Analyzing Transformers and Implementing Multi-Head Attention

Overview

  • When I was doing my semester abroad at the University of Edinburgh, I worked on a course project about machine translation.
  • The task was to improve an existing baseline machine translation model, improving the BLEU score and other metrics.
  • To do so, I implemented and tested two approaches found in research. I implemented both the lexical attention model as described by Nguyen and Chiang (2017) and a multi-head attention mechanism as presented by Vaswani et al. (2017). I did this in PyTorch and also spent a lot of time analyzing and optimizing the training data.
  • As a result, the performance of the machine translation model improved considerably.
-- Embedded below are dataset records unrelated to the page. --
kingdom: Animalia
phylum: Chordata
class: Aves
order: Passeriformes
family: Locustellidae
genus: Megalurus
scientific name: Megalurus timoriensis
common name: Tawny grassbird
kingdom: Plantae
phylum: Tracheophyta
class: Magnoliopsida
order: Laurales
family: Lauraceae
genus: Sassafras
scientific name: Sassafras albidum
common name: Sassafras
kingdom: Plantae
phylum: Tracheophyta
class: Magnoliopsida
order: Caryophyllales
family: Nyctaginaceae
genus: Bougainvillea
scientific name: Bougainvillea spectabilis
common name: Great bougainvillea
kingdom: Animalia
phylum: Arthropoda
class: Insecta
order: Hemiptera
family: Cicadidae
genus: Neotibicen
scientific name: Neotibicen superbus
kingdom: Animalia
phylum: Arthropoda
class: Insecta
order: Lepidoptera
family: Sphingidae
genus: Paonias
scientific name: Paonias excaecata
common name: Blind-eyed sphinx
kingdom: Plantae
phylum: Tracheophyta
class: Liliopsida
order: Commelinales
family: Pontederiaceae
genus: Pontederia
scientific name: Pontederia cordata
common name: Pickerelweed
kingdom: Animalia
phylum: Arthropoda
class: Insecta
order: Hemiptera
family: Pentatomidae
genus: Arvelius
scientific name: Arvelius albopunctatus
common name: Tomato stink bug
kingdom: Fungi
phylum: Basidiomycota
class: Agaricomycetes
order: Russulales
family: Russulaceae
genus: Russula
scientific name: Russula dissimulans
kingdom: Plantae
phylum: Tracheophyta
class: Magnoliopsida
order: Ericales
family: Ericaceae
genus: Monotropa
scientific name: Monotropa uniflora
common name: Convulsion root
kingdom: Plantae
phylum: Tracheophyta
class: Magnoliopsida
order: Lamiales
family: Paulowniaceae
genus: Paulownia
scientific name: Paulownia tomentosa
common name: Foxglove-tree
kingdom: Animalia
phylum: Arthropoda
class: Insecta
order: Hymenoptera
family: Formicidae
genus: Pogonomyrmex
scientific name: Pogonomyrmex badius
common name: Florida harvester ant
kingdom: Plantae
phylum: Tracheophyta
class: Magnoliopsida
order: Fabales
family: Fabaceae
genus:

I also learned how different model architectures can affect the training- and inference time.

Context

  • 🗓️ Timeline: 01/2022 — 05/2022
  • 🛠️ Project type: Course project in Natural Language Understanding, Generation and Machine Translation @ University of Edinburgh, UK

Technologies/Keywords

  • Python
  • PyTorch
  • Machine Translation (MT)
  • Transformers
  • Lexical attention
  • Multi-head attention
  • Paper implementation

Main Learnings

  • I learned to transform machine-learning papers into a working implementations. This requires understanding the papers in detail and transforming formulas and diagrams into code.
  • In addition, I learned to explore and extend an existing codebase and gained a quite deep understanding of transformers, multi-head attention, and multiple related topics (e.g., beam search).